→ ABOUT THIS EXERCISE
Whatever appears in the entries must be given again exactly.

→ RECORDS PROVIDED
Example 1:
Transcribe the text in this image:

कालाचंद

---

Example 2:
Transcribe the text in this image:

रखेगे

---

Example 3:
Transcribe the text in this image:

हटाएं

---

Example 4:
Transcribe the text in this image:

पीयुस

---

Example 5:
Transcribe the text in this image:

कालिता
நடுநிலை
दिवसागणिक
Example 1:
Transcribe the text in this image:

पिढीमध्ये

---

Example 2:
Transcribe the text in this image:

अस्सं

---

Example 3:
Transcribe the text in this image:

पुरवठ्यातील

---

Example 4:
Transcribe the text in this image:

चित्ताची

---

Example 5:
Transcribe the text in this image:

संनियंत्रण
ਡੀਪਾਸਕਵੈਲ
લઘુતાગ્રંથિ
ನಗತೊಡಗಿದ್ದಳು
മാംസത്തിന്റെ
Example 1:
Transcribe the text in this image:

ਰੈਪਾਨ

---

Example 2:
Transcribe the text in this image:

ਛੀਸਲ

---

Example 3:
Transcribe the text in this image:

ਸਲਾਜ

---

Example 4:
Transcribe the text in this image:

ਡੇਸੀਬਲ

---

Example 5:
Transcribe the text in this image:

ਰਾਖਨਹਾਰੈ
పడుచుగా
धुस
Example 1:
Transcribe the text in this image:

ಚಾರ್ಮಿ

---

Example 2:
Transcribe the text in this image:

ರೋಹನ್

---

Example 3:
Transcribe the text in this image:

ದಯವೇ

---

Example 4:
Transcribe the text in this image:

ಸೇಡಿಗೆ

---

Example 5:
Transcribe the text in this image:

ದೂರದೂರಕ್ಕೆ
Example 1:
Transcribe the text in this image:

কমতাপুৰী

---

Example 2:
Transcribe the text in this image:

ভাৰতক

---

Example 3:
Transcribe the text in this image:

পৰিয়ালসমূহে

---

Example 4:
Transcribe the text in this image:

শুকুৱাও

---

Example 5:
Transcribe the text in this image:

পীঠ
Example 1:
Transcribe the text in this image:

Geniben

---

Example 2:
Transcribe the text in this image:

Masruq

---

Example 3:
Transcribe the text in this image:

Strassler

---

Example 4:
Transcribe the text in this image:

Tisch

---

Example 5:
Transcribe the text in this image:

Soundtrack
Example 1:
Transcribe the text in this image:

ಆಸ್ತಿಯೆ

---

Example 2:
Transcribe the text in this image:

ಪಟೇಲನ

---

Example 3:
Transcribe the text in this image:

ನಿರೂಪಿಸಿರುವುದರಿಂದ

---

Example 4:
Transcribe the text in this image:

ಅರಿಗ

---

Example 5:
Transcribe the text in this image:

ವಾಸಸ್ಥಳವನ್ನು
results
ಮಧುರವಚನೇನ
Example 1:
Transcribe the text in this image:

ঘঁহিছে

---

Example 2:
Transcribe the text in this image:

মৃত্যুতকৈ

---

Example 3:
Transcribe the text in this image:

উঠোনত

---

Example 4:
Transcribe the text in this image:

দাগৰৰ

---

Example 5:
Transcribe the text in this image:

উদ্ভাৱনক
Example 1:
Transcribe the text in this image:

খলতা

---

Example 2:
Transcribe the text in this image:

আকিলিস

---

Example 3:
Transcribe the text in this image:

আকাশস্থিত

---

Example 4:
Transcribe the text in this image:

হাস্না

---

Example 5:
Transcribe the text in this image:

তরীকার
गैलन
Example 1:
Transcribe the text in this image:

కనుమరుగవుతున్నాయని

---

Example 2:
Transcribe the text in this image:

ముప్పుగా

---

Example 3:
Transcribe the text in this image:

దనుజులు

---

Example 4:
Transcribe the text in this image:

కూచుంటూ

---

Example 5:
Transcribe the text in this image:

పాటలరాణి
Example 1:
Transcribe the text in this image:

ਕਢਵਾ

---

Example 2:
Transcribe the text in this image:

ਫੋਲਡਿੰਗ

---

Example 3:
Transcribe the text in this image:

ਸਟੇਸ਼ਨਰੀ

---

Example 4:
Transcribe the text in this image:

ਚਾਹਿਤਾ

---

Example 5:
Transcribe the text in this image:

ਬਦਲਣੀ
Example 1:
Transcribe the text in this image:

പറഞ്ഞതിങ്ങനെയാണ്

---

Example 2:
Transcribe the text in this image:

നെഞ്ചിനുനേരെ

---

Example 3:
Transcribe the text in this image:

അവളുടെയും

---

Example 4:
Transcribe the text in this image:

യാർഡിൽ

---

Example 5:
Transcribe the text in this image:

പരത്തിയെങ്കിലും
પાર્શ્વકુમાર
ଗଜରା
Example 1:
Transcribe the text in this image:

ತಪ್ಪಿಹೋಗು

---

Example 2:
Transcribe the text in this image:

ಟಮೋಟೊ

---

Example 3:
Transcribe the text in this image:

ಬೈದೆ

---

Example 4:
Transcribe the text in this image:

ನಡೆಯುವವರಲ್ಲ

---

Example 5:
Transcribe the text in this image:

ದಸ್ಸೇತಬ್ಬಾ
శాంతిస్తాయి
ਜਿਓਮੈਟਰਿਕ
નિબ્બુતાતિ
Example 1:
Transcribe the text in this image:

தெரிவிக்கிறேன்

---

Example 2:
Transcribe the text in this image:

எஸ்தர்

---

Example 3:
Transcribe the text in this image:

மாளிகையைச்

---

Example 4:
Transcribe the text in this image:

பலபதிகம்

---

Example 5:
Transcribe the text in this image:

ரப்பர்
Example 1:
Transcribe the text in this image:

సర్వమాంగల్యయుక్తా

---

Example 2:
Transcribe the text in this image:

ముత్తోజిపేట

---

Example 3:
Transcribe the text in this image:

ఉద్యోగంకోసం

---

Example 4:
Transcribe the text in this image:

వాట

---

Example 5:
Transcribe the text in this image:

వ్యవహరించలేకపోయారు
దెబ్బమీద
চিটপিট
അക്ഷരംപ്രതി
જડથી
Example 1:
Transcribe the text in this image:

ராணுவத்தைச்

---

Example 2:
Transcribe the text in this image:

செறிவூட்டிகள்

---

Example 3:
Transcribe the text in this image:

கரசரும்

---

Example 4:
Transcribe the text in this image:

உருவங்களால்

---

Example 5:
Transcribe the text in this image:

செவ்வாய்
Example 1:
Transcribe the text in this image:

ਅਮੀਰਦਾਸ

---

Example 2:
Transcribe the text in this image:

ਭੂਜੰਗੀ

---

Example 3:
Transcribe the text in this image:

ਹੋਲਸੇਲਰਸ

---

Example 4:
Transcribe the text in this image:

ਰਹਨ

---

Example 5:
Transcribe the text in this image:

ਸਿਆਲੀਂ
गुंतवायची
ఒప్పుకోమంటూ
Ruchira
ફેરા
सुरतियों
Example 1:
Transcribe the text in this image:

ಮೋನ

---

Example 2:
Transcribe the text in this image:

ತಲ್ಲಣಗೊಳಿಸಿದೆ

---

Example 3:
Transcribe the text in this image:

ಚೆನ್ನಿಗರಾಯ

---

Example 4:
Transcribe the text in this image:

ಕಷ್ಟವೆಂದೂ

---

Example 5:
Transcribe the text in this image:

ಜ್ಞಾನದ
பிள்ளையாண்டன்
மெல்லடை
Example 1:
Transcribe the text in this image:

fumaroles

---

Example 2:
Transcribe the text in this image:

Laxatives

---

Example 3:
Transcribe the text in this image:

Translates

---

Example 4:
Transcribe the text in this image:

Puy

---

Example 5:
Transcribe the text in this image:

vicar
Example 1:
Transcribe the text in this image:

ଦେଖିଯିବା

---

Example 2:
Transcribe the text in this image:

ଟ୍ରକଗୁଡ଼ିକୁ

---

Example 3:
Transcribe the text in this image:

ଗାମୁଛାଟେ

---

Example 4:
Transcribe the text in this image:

→ ANSWER SECTION
Example 1:
Transcribe the text in this image:

कालाचंद

---

Example 2:
Transcribe the text in this image:

रखेगे

---

Example 3:
Transcribe the text in this image:

हटाएं

---

Example 4:
Transcribe the text in this image:

पीयुस

---

Example 5:
Transcribe the text in this image:

कालिता
நடுநிலை
दिवसागणिक
Example 1:
Transcribe the text in this image:

पिढीमध्ये

---

Example 2:
Transcribe the text in this image:

अस्सं

---

Example 3:
Transcribe the text in this image:

पुरवठ्यातील

---

Example 4:
Transcribe the text in this image:

चित्ताची

---

Example 5:
Transcribe the text in this image:

संनियंत्रण
ਡੀਪਾਸਕਵੈਲ
લઘુતાગ્રંથિ
ನಗತೊಡಗಿದ್ದಳು
മാംസത്തിന്റെ
Example 1:
Transcribe the text in this image:

ਰੈਪਾਨ

---

Example 2:
Transcribe the text in this image:

ਛੀਸਲ

---

Example 3:
Transcribe the text in this image:

ਸਲਾਜ

---

Example 4:
Transcribe the text in this image:

ਡੇਸੀਬਲ

---

Example 5:
Transcribe the text in this image:

ਰਾਖਨਹਾਰੈ
పడుచుగా
धुस
Example 1:
Transcribe the text in this image:

ಚಾರ್ಮಿ

---

Example 2:
Transcribe the text in this image:

ರೋಹನ್

---

Example 3:
Transcribe the text in this image:

ದಯವೇ

---

Example 4:
Transcribe the text in this image:

ಸೇಡಿಗೆ

---

Example 5:
Transcribe the text in this image:

ದೂರದೂರಕ್ಕೆ
Example 1:
Transcribe the text in this image:

কমতাপুৰী

---

Example 2:
Transcribe the text in this image:

ভাৰতক

---

Example 3:
Transcribe the text in this image:

পৰিয়ালসমূহে

---

Example 4:
Transcribe the text in this image:

শুকুৱাও

---

Example 5:
Transcribe the text in this image:

পীঠ
Example 1:
Transcribe the text in this image:

Geniben

---

Example 2:
Transcribe the text in this image:

Masruq

---

Example 3:
Transcribe the text in this image:

Strassler

---

Example 4:
Transcribe the text in this image:

Tisch

---

Example 5:
Transcribe the text in this image:

Soundtrack
Example 1:
Transcribe the text in this image:

ಆಸ್ತಿಯೆ

---

Example 2:
Transcribe the text in this image:

ಪಟೇಲನ

---

Example 3:
Transcribe the text in this image:

ನಿರೂಪಿಸಿರುವುದರಿಂದ

---

Example 4:
Transcribe the text in this image:

ಅರಿಗ

---

Example 5:
Transcribe the text in this image:

ವಾಸಸ್ಥಳವನ್ನು
results
ಮಧುರವಚನೇನ
Example 1:
Transcribe the text in this image:

ঘঁহিছে

---

Example 2:
Transcribe the text in this image:

মৃত্যুতকৈ

---

Example 3:
Transcribe the text in this image:

উঠোনত

---

Example 4:
Transcribe the text in this image:

দাগৰৰ

---

Example 5:
Transcribe the text in this image:

উদ্ভাৱনক
Example 1:
Transcribe the text in this image:

খলতা

---

Example 2:
Transcribe the text in this image:

আকিলিস

---

Example 3:
Transcribe the text in this image:

আকাশস্থিত

---

Example 4:
Transcribe the text in this image:

হাস্না

---

Example 5:
Transcribe the text in this image:

তরীকার
गैलन
Example 1:
Transcribe the text in this image:

కనుమరుగవుతున్నాయని

---

Example 2:
Transcribe the text in this image:

ముప్పుగా

---

Example 3:
Transcribe the text in this image:

దనుజులు

---

Example 4:
Transcribe the text in this image:

కూచుంటూ

---

Example 5:
Transcribe the text in this image:

పాటలరాణి
Example 1:
Transcribe the text in this image:

ਕਢਵਾ

---

Example 2:
Transcribe the text in this image:

ਫੋਲਡਿੰਗ

---

Example 3:
Transcribe the text in this image:

ਸਟੇਸ਼ਨਰੀ

---

Example 4:
Transcribe the text in this image:

ਚਾਹਿਤਾ

---

Example 5:
Transcribe the text in this image:

ਬਦਲਣੀ
Example 1:
Transcribe the text in this image:

പറഞ്ഞതിങ്ങനെയാണ്

---

Example 2:
Transcribe the text in this image:

നെഞ്ചിനുനേരെ

---

Example 3:
Transcribe the text in this image:

അവളുടെയും

---

Example 4:
Transcribe the text in this image:

യാർഡിൽ

---

Example 5:
Transcribe the text in this image:

പരത്തിയെങ്കിലും
પાર્શ્વકુમાર
ଗଜରା
Example 1:
Transcribe the text in this image:

ತಪ್ಪಿಹೋಗು

---

Example 2:
Transcribe the text in this image:

ಟಮೋಟೊ

---

Example 3:
Transcribe the text in this image:

ಬೈದೆ

---

Example 4:
Transcribe the text in this image:

ನಡೆಯುವವರಲ್ಲ

---

Example 5:
Transcribe the text in this image:

ದಸ್ಸೇತಬ್ಬಾ
శాంతిస్తాయి
ਜਿਓਮੈਟਰਿਕ
નિબ્બુતાતિ
Example 1:
Transcribe the text in this image:

தெரிவிக்கிறேன்

---

Example 2:
Transcribe the text in this image:

எஸ்தர்

---

Example 3:
Transcribe the text in this image:

மாளிகையைச்

---

Example 4:
Transcribe the text in this image:

பலபதிகம்

---

Example 5:
Transcribe the text in this image:

ரப்பர்
Example 1:
Transcribe the text in this image:

సర్వమాంగల్యయుక్తా

---

Example 2:
Transcribe the text in this image:

ముత్తోజిపేట

---

Example 3:
Transcribe the text in this image:

ఉద్యోగంకోసం

---

Example 4:
Transcribe the text in this image:

వాట

---

Example 5:
Transcribe the text in this image:

వ్యవహరించలేకపోయారు
దెబ్బమీద
চিটপিট
അക്ഷരംപ്രതി
જડથી
Example 1:
Transcribe the text in this image:

ராணுவத்தைச்

---

Example 2:
Transcribe the text in this image:

செறிவூட்டிகள்

---

Example 3:
Transcribe the text in this image:

கரசரும்

---

Example 4:
Transcribe the text in this image:

உருவங்களால்

---

Example 5:
Transcribe the text in this image:

செவ்வாய்
Example 1:
Transcribe the text in this image:

ਅਮੀਰਦਾਸ

---

Example 2:
Transcribe the text in this image:

ਭੂਜੰਗੀ

---

Example 3:
Transcribe the text in this image:

ਹੋਲਸੇਲਰਸ

---

Example 4:
Transcribe the text in this image:

ਰਹਨ

---

Example 5:
Transcribe the text in this image:

ਸਿਆਲੀਂ
गुंतवायची
ఒప్పుకోమంటూ
Ruchira
ફેરા
सुरतियों
Example 1:
Transcribe the text in this image:

ಮೋನ

---

Example 2:
Transcribe the text in this image:

ತಲ್ಲಣಗೊಳಿಸಿದೆ

---

Example 3:
Transcribe the text in this image:

ಚೆನ್ನಿಗರಾಯ

---

Example 4:
Transcribe the text in this image:

ಕಷ್ಟವೆಂದೂ

---

Example 5:
Transcribe the text in this image:

ಜ್ಞಾನದ
பிள்ளையாண்டன்
மெல்லடை
Example 1:
Transcribe the text in this image:

fumaroles

---

Example 2:
Transcribe the text in this image:

Laxatives

---

Example 3:
Transcribe the text in this image:

Translates

---

Example 4:
Transcribe the text in this image:

Puy

---

Example 5:
Transcribe the text in this image:

vicar
Example 1:
Transcribe the text in this image:

ଦେଖିଯିବା

---

Example 2:
Transcribe the text in this image:

ଟ୍ରକଗୁଡ଼ିକୁ

---

Example 3:
Transcribe the text in this image:

ଗାମୁଛାଟେ

---

Example 4:
Transcribe the text in this image:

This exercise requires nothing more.